3 Meanwhile, cook pasta according to package directions; drain and keep warm. Serve sauce over hot cooked pasta; sprinkle with Parmesan cheese.
nutrition facts per serving: 327 cal., 3 g total fat (1 g sat. fat), 4 mg chol., 844 mg sodium, 62 g carbo., 5 g dietary fiber, 13 g protein.
*test kitchen tip: For quicker preparation, use purchased shredded carrots.

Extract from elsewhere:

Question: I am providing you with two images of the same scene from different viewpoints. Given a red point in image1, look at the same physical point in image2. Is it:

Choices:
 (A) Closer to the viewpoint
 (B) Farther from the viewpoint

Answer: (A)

to store reserves: Place sauce in an airtight container. Seal and chill for up to 3 days or freeze for up to 1 month.
garlic-artichoke pasta
prep: 15 minutes cook: 6 to 8 hours (low) or 3 to 4 hours (high) stand: 5 minutes makes: 6 servings
Herb-infused tomatoes tango with garlic, artichokes, and cream— a dance that renders a pasta sauce with Mediterranean flair. Garnish with cheese and olives.
Nonstick cooking spray
3 14.5-ounce cans diced tomatoes with basil, oregano, and garlic, undrained
2 14-ounce cans artichoke hearts, drained and quartered
6 cloves garlic, minced
1⁄2 cup whipping cream
12 ounces dried linguine, fettuccine, or other favorite pasta
Sliced pimiento-stuffed green olives and/or sliced pitted black olives (optional)
Crumbled feta cheese or finely shredded Parmesan cheese (optional)

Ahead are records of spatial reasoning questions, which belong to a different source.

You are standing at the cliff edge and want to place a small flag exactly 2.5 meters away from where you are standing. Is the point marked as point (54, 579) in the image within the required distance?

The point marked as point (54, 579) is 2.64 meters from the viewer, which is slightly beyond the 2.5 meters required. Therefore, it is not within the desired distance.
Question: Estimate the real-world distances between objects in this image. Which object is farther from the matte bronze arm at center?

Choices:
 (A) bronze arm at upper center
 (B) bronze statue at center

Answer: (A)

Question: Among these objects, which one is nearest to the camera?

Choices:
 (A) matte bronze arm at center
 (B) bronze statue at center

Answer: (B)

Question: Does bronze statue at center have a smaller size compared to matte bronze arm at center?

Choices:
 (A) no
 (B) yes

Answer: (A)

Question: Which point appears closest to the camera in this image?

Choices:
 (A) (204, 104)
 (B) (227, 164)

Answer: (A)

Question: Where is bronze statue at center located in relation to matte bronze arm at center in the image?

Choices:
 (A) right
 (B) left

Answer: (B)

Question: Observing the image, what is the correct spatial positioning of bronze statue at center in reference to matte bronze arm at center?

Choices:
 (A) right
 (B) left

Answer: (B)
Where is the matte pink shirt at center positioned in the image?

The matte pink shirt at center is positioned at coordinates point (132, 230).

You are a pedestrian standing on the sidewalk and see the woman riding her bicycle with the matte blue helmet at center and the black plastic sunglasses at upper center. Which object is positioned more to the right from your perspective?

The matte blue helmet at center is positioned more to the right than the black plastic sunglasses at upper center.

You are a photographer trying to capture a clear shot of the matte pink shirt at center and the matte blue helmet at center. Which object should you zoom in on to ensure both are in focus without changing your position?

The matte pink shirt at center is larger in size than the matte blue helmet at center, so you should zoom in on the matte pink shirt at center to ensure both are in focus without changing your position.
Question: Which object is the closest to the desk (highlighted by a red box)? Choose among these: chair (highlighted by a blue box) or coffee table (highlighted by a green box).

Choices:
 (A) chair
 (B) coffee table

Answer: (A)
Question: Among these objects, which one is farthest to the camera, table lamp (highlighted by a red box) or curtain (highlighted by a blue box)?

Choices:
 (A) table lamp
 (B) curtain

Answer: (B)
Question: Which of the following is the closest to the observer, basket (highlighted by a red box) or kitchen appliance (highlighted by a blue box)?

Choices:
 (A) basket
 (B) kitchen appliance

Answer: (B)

1 Coat the inside of a 31⁄2- or 4-quart slow cooker with cooking spray. Drain two of the cans of diced tomatoes (do not drain remaining can). In the prepared cooker stir together drained and undrained tomatoes, artichoke hearts, and garlic.
2 Cover and cook on low-heat setting for 6 to 8 hours or on high-heat setting for 3 to 4 hours. Stir in whipping cream; let stand for about 5 minutes to heat through.
3 Meanwhile, cook pasta according to package directions; drain. Serve sauce over hot cooked pasta. If desired, top with olives and/or feta cheese.
nutrition facts per serving: 403 cal., 8 g total fat (5 g sat. fat), 27 mg chol., 1513 mg sodium, 68 g carbo., g dietary fiber, 13 g protein.